In fact, there is a major flaw in the engines for interpreted languages introduced before: a new engine session is established for every single code chunk of this engine. This means all code chunks are independent in memory, and the variables created in previous chunks will not be available in latter chunks. The only exception is R code chunks: all of them are evaluated in the same R session. To address this issue, we need to open a persistent session for an engine, and keep on running code chunks in this session. For example, we can create a variable in a Python code chunk, and continue using it in the next Python chunk.

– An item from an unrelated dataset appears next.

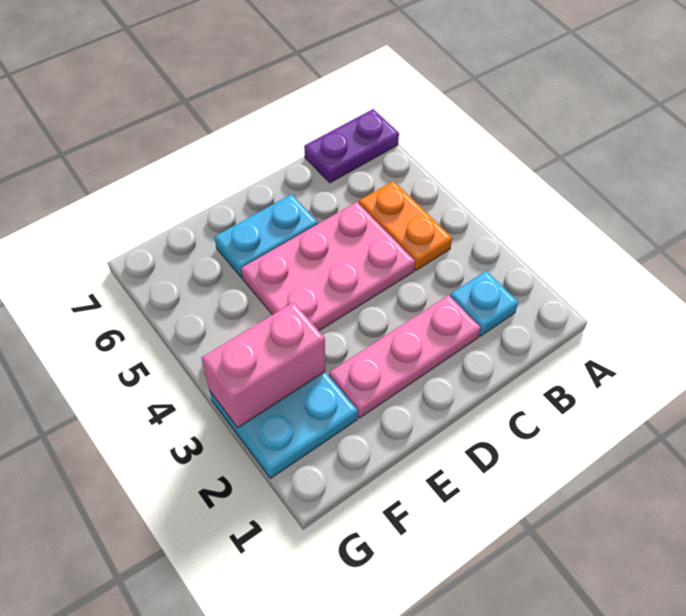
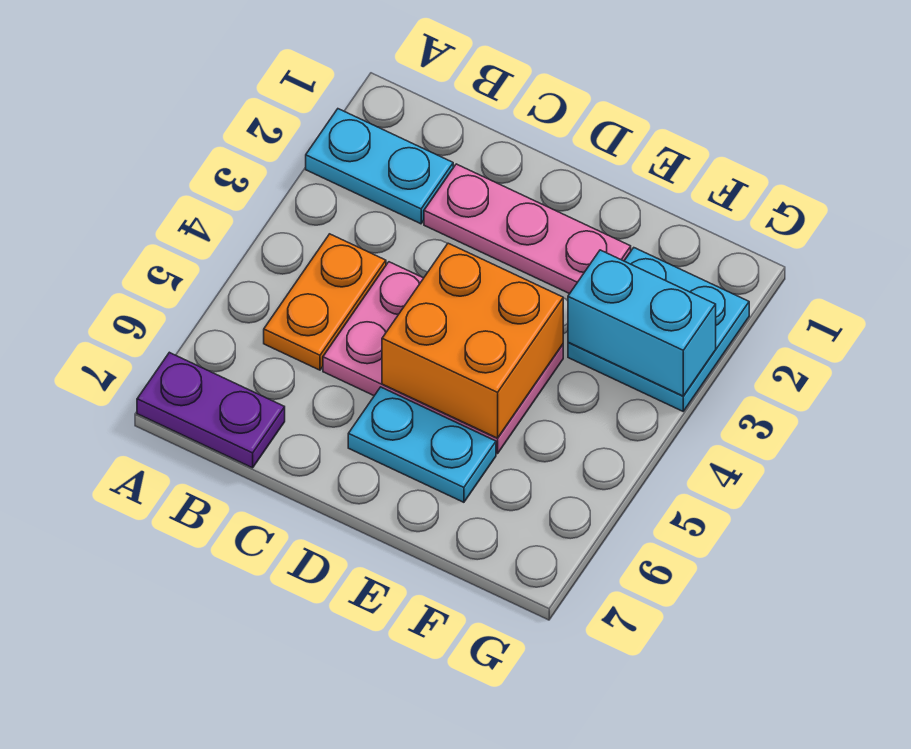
cyan 1x1 plate [450,271,518,336] -> cyan 1x2 plate [306,109,453,224]
none -> orange 2x2 brick [382,243,563,438]
pink 1x2 brick [202,302,325,428] -> cyan 1x2 brick [568,250,716,396]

The runr package (Xie, 2013) is an attempt to solve this problem. Currently it has experimental support for Bash and Julia code, based on socket connections. The basic idea is like this (take the Julia engine as example):

1.  Open a background Julia process that starts a socket server and keeps listening (the background process is detached from the current R session by system(’julia script.jl’, wait = FALSE));

2.  R connects to the Julia socket server via socketConnection(open = ’w’), and writes the Julia code chunk to the server;

3.  Julia receives the code, evaluates it, and writes the standard output (as plain text) to the socket;

4.  R reads from the socket via socketConnection(open = ’r’), and writes the Julia output to the report just like R code chunk output;

5.  Repeat steps 2–4 if the next Julia code chunk comes in, and Julia will quit if we send the code quit() to it.

In this way, the Julia session will be live until we explicitly shut it down from R, and all Julia code chunks will be evaluated in the same Julia session. The runr package is still at its early stage, and community contribution is welcome.